Using pip (when published):

pip install cpln-py

Development Installation:

This project uses PDM for dependency management:

# Clone the repository
git clone https://github.com/dave6892/cpln-py.git
cd cpln-py

# Install dependencies
make install

# Run examples to verify installation
pdm run python examples/example_cpln_gvc.py
pdm run python examples/example_cpln_images.py
pdm run python examples/example_cpln_workload.py

Requirements

  • Python 3.9+ (supports 3.9, 3.10, 3.11, 3.12, 3.13)
  • Control Plane account with API access
  • Service Account Key for authentication

Quick Start

1. Authentication Setup

First, you'll need a Control Plane Service Account Key. See the official documentation for how to create one.

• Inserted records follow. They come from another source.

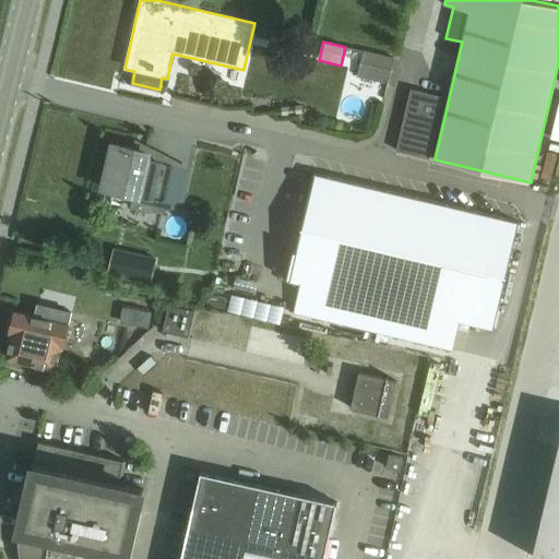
[(365,51),(358,78),(389,85),(395,59),(365,51)]
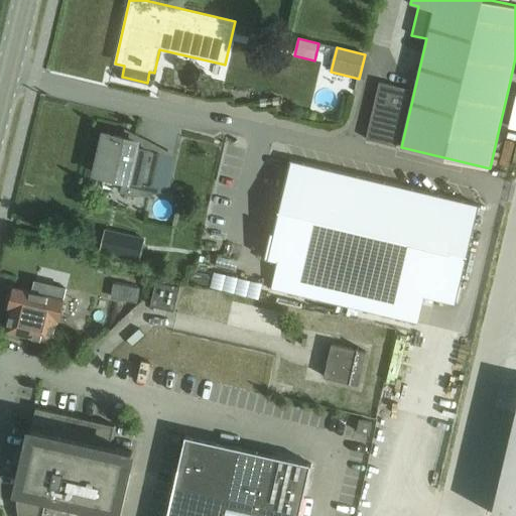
[(380,83),(366,139),(401,147),(414,91),(380,83)]
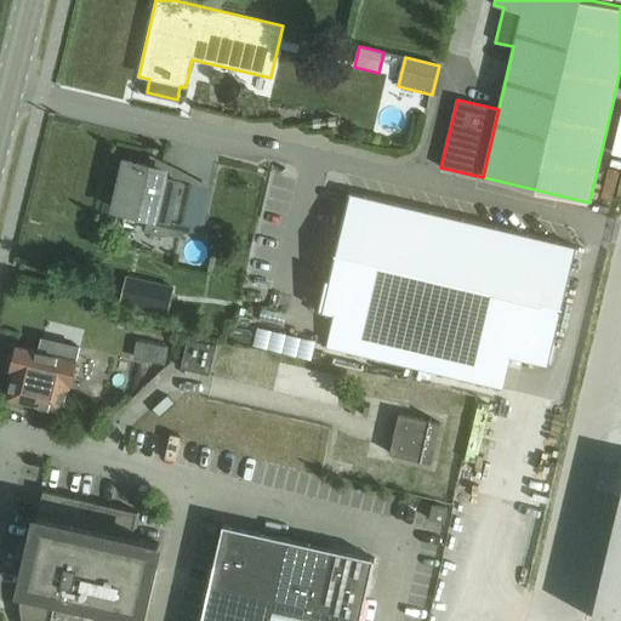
[(125,160),(113,210),(118,211),(149,218),(146,232),(164,237),(203,232),(204,228),(214,187),(153,155),(151,166),(125,160)]
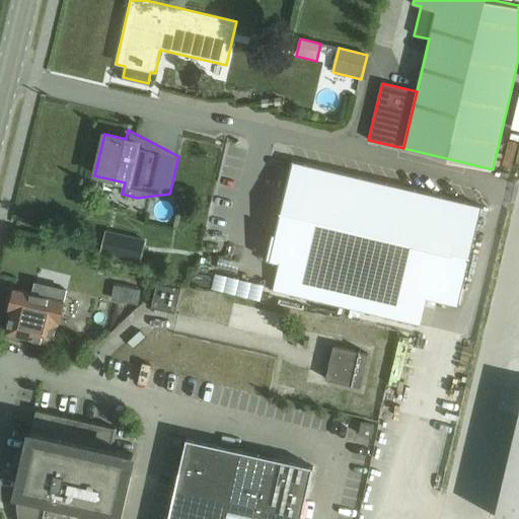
[(280,275),(276,288),(314,297),(418,322),(421,308),(425,294),(453,300),(474,215),(297,172),(279,248),(277,258),(283,260),(280,275)]
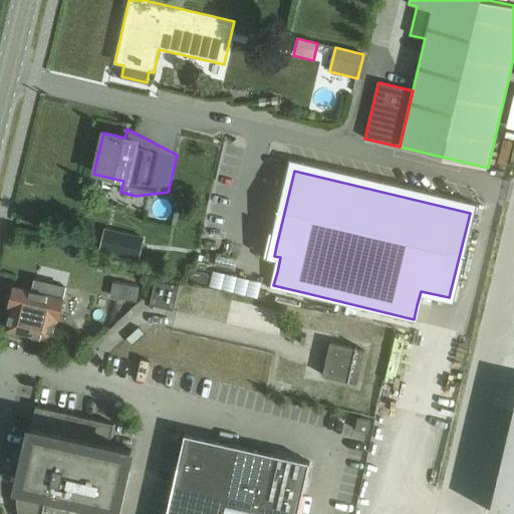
[(100,251),(100,254),(140,262),(140,259),(145,239),(105,231),(100,251)]
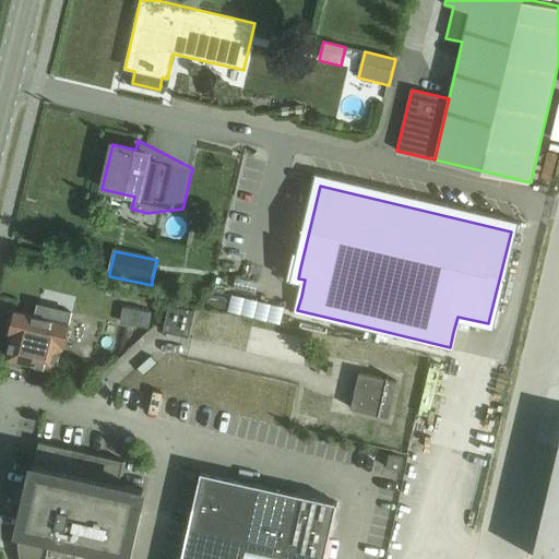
[(233,297),(228,313),(281,325),(284,310),(233,297)]
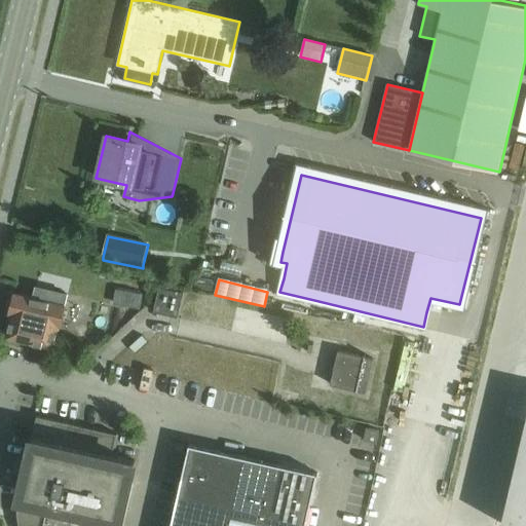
[(7,338),(53,349),(59,326),(61,326),(66,305),(65,305),(67,295),(36,288),(34,298),(14,293),(9,314),(12,314),(7,338)]
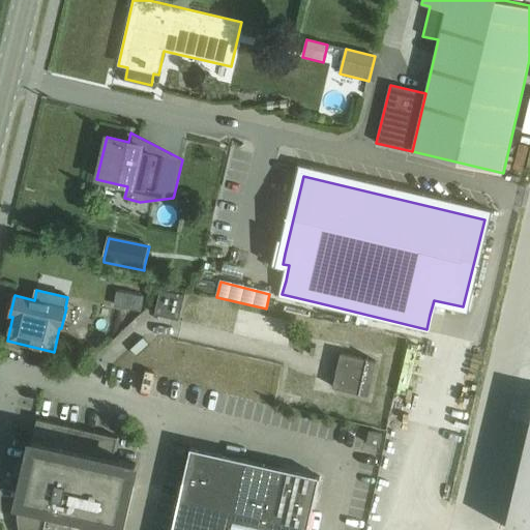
[(160,290),(155,315),(179,320),(184,296),(160,290)]
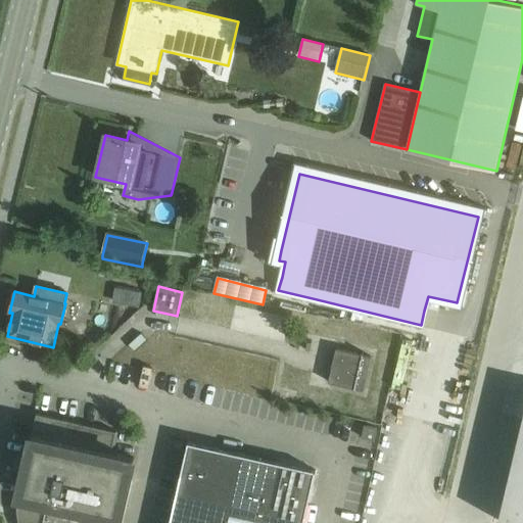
[(143,292),(115,287),(112,302),(140,307),(143,292)]
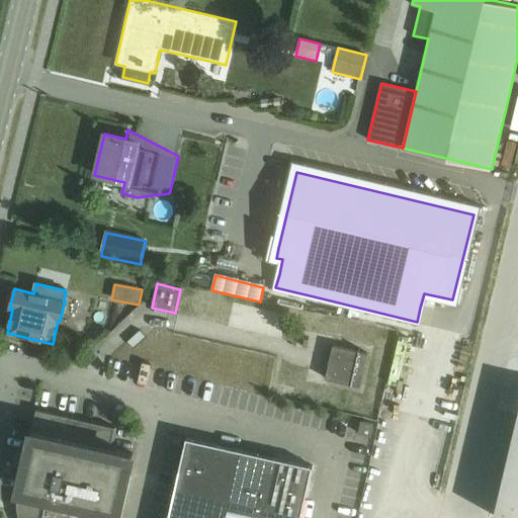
[(132,341),(127,344),(134,349),(146,338),(140,332),(132,341)]
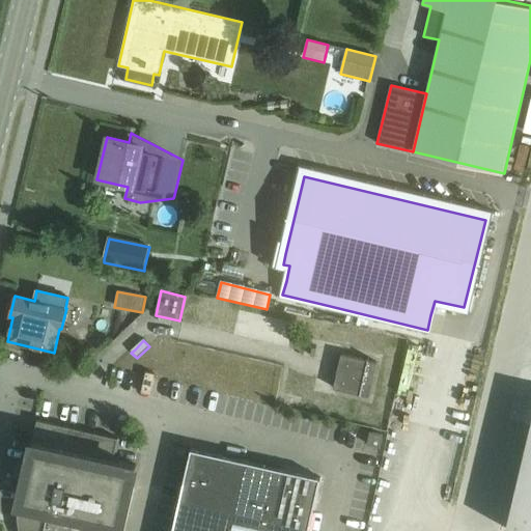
[(334,388),(368,396),(376,362),(341,354),(334,388)]
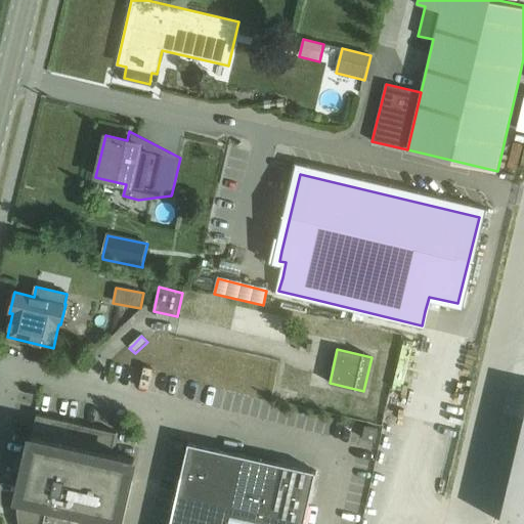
[(24,473),(17,495),(17,501),(16,507),(16,512),(17,517),(18,522),(18,523),(95,523),(98,514),(121,519),(134,460),(112,454),(117,433),(37,415),(27,459),(16,456),(15,464),(13,471),(24,473)]
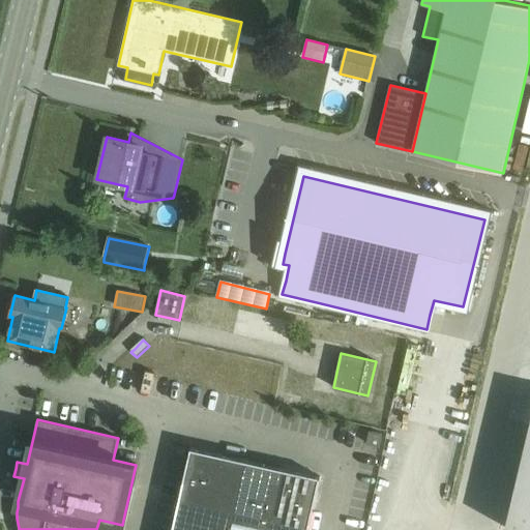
[(529,529),(529,429),(506,528),(514,529),(529,529)]
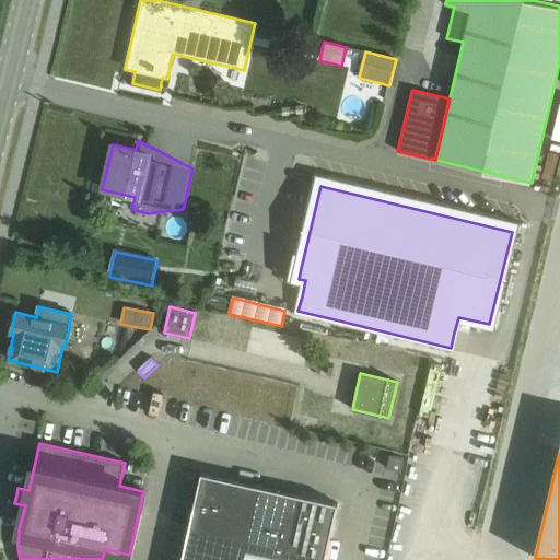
[(387,468),(400,471),(403,458),(391,456),(387,468)]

Create a .env file in your project:

CPLN_TOKEN=your_service_account_key_here
CPLN_ORG=your_organization_name
CPLN_BASE_URL=https://api.cpln.io  # Optional, defaults to this

2. Basic Usage

import cpln

# Initialize client from environment variables
client = cpln.CPLNClient.from_env()

# Or initialize with explicit parameters
client = cpln.CPLNClient(
    token="your_token_here",
    org="your_org_here",
    base_url="https://api.cpln.io"  # Optional
)

Usage Examples

Managing GVCs (Global Virtual Clouds)

# List all GVCs
gvcs = client.gvcs.list()
for gvc in gvcs:
    print(f"GVC: {gvc.attrs['name']}")

# Get a specific GVC
gvc = client.gvcs.get("my-gvc")
print(f"GVC Details: {gvc.get()}")

# Create a new GVC
new_gvc = client.gvcs.model(
    attrs={"name": "test-gvc", "description": "Test GVC"}
)
new_gvc.create()

# Delete a GVC
gvc.delete()

Managing Container Images

# List all images in the registry
images = client.images.list()
for image in images:
    print(f"Image: {image.attrs['name']}")

# Get a specific image
image = client.images.get("my-image")
print(f"Image Details: {image.get()}")

# Delete an image
image.delete()

Managing Workloads

from cpln.config import WorkloadConfig

# List workloads in a GVC
workloads = client.workloads.list(gvc="my-gvc")
for name, workload in workloads.items():
    print(f"Workload: {name}")

# Get a specific workload
config = WorkloadConfig(gvc="my-gvc", workload_id="my-workload")
workload = client.workloads.get(config)

# Create a new workload
client.workloads.create(
    name="new-workload",
    gvc="my-gvc",
    description="A new workload",
    image="nginx:latest",
    container_name="web",
    workload_type="serverless"
)

# Execute commands in a workload
try:
    result = workload.exec("ls -la", location="aws-us-west-2")
    print(f"Command output: {result}")
except WebSocketExitCodeError as e:
    print(f"Command failed: {e}")

# Clone a workload
workload.clone(
    name="cloned-workload",
    gvc="target-gvc",
    workload_type="standard"
)

# Suspend/unsuspend workloads
workload.suspend()
workload.unsuspend()

# Get workload information
replicas = workload.get_replicas(location="aws-us-west-2")
containers = workload.get_containers(location="aws-us-west-2")
remote_url = workload.get_remote(location="aws-us-west-2")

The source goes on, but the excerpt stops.